Mais, citons la communication : « Les responsables des sites se sont montrés zélés afin que les parcelles vitrines soient très bien entretenues, peut-être plus qu'il ne serait nécessaire dans la pratique viticole (...) vitesse réduite, nombreux passages, compléments à la tonte interceps avec épampreuse mécanique. » Les coûts peuvent être maîtrisés.
Interactions diverses
Enfin, cette façon de gérer le rang a interagi avec les autres travaux. L'épamprage, manuel ou mécanique dans une vigne sans herbicide, doit se faire après la tonte. À noter : il existe des « tondeuses interceps équipées de modules d'épamprage à l'arrière pour pouvoir combiner les deux actions ». Intéressant.
Pour le relevage, la végétation ne doit pas avoir bloqué les fils releveurs avant la tonte. Il faut donc « équiper les piquets de façon, lors de la descente des fils, à les disposer juste en dessous des fils porteurs ».
L'enherbement total a entraîné une « compétition trop forte ». On a donc géré un interrang sur deux par travail du sol. L'effet est satisfaisant : le test grandeur nature confirme les résultats en microparcelles. Mais « lorsque les tondeuses interceps sont montées sur des girobroyeurs utilisés dans l'interrang, ces derniers ne peuvent pas fonctionner sur sol travaillé ». Il faut adapter le matériel.

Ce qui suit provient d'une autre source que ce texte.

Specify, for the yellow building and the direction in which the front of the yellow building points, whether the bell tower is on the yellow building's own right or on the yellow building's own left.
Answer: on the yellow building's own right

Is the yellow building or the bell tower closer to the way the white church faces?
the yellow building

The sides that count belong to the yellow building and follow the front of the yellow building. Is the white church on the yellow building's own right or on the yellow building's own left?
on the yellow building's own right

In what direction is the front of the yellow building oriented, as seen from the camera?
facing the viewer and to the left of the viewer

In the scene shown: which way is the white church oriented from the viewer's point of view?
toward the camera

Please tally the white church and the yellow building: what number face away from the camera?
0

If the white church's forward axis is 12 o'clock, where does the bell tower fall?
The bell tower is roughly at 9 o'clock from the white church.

Bonne nouvelle, sur un des sites, on a pu « économiser deux interventions de rognage par rapport à l'itinéraire de culture habituel ».
Que peut-on en tirer ?
Améliorations possibles, et freins
Tout n'est pas encore totalement au point. L'IFV a pointé les pistes d'améliorations notamment du matériel : tondeuse à dispositif d'évitement des ceps pour avancer plus vite, combinaisons de matériels, etc.

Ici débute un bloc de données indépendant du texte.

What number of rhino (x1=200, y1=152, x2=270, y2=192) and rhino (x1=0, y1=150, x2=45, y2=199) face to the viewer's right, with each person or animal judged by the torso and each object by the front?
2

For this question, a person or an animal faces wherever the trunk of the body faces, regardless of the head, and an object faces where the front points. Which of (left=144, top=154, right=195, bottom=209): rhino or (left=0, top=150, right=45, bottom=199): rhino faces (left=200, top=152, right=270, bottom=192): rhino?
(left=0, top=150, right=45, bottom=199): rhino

Par ailleurs, une analyse sociologique menée en parallèle a pointé des freins à l'adoption de ces pratiques et des « leviers pour lever ces freins ». Ils diffèrent d'une région à l'autre mais la place manque pour en dire plus.
Valable dans le Sud-Ouest
Enfin, ces résultats sont valables dans le Sud-Ouest. Mais pas forcément là où le climat est plus sec (Sud-Est) ou les vignes plus étroites (Bourgogne).
Deux moralités
On peut tirer deux moralités de cette étude. D'abord, toute référence en placettes a intérêt à être testée grandeur nature avant son adoption : vérification agronomique, confrontation à la pratique.
Ensuite, l'enherbement du rang de vigne est prometteur dans le Sud-Ouest, mais pas l'enherbement total permanent à base de graminées pérennes. On peut travailler le sol un interrang sur deux pour recréer le rapport surface enherbée/surface travaillée d'une vigne à interrang enherbé/rang désherbé. Sans chahuter les ceps.